Testo del documento –
..............................

Pagina sessantatré, la citazione si riferisce a una specifica situazione narrativa, ma per noi Se vuoi vivere felice di Fortunato Cerlino è nato proprio così: come «una forza naturale che trattenuta troppo a lungo prima o poi trova una via di fuga». Diciamo questo non tanto perché – come lo stesso autore dichiara – le storie che il romanzo racconta erano nella pentola a pressione di appunti infantili sin dal 1981: più che il tempo, infatti, è stata la loro straordinaria e sofferta ricchezza umana a portare quelle pagine al punto di ebollizione creativa. Fortunato Cerlino, attore, nella serie Gomorra interpreta il boss don Pietro Savastano. Nel romanzo di cui è autore, è anche protagonista e narratore.
- Se vuoi vivere felice è, dunque, un romanzo autobiografico. Sembra una contraddizione. È invece una delle più liete sorprese di questa stagione letteraria. Al di là dagli aggiustamenti narrativi che inevitabilmente la scelta di un punto di vista determina, l’impianto di verità personale dei fatti raccontati assume valore universale di romanzo grazie alla qualità espressiva della scrittura. Fortunato Cerlino usa il combinato disposto d’italiano e napoletano in modo dirompente. L’una e l’altra lingua per lui pari sono, ciascuna designa un mondo e dei momenti, entrambe procedono fiere della propria pugnace autorevolezza.
Se vuoi vivere felice ti diverte ma t’apre il cuore a profonda e sincera commozione con la storia del piccolo ‘strologo, il saputello presuntuoso che vuole di più. Siamo nei primi anni ottanta. Fortunato è alla fine delle elementari. Ha talento, curiosità, ambizioni. È il secondo di quattro fratelli, un quinto figlio è in arrivo. La famiglia riesce a stento a garantire la sussistenza. Chi è nato tondo nun può murí quadrato, le tue origini sono il tuo destino, è la maledizione che rimbomba nella testa del ragazzino. La povertà è un virus che fiacca la volontà e intacca la dignità. Se vuoi vivere felice è la storia di un ragazzino che trova nei libri e nella cultura la forza per inseguire i propri sogni, lontano dalla povertà e dalla violenza del far west di Pianura, periferia di Napoli.

..............................

Materiale fornito –
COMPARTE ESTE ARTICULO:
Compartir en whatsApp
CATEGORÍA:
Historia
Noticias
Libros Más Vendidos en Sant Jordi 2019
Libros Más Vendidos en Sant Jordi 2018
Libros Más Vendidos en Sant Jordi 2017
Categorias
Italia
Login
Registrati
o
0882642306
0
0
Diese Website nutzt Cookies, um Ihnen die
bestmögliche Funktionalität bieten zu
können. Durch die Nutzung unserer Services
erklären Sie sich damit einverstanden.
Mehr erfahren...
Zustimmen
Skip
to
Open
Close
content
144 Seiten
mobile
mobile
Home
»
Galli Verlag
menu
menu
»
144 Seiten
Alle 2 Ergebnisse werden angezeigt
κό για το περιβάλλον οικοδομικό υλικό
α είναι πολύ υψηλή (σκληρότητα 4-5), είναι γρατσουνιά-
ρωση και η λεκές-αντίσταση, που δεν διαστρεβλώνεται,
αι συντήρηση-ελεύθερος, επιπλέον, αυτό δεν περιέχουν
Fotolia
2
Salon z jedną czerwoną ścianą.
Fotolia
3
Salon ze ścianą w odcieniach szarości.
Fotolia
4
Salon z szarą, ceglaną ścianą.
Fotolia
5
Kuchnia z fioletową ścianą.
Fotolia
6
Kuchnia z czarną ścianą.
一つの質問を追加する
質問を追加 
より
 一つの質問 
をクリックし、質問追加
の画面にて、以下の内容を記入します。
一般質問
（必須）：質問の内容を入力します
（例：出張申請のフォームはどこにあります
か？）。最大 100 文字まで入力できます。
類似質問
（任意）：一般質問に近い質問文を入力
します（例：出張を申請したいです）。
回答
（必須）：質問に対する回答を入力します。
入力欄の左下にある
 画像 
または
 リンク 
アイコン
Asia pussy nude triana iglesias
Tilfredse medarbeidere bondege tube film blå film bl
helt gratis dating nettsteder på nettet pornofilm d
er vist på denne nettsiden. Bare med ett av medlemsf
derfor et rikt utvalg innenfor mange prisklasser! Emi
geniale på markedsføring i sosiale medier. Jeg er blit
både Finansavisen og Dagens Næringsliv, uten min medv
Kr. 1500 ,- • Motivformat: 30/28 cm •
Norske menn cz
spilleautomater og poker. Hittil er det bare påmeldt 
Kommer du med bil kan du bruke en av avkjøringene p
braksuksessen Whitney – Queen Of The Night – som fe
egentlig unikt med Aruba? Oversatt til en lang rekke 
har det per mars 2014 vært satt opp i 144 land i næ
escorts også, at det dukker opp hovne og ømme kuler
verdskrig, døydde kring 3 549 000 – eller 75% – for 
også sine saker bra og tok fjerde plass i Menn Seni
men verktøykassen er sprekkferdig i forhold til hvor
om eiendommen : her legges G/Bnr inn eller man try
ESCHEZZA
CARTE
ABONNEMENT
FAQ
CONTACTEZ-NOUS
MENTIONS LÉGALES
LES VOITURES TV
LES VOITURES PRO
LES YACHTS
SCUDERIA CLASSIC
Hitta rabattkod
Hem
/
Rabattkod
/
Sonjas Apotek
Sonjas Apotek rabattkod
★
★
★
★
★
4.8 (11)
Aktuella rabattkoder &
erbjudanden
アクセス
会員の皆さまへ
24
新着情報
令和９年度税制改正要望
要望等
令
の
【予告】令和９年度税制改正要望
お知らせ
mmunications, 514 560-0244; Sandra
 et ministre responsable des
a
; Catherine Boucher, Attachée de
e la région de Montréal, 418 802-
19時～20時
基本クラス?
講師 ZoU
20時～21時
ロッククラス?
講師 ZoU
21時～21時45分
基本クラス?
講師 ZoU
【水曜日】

..............................

Consegna – Per favore, prosegui la recensione del romanzo «Se vuoi vivere felice» di Fortunato Cerlino, ripartendo subito dopo la sua ultima frase.

Risposta qui sotto –
Pagine 184-185. Il piccolo Fortunato è in treno con il padre: «Un contadino in un treno non ci sa stare. Si sforza di mostrare una certa dimestichezza, ma è nervoso». Sul vagone sale un uomo ben vestito; ha giacca, cravatta, valigetta e iniziali sulla camicia. Il padre istintivamente fa per alzarsi e cedergli il posto. Poi si trattiene, ma il figlio nota il movimento, e anche altro: «In una mano tiene bene in vista i biglietti per il viaggio, come per dimostrare, a chi lo dubitasse, che abbiamo pagato». Quando lavori in campagna, la terra ti s’infila dappertutto: «Una rapida ispezione sotto le unghie mi rassicura. Però sento lo stesso di avere la terra da qualche parte: forse nelle tasche, o tra i capelli». In realtà la terra è nell’anima perché quando è arata ha un odore così intenso che dalle narici arriva fino a lì e se ci vuoi correre affondi. Fortunato allora sogna di saltare, come un astronauta sulla luna, e all’amico che gli dice zappatore dà una capatatalmente forte da stenderlo al suolo: «’E zappatori teneno ‘a capa tosta, Lucarié!».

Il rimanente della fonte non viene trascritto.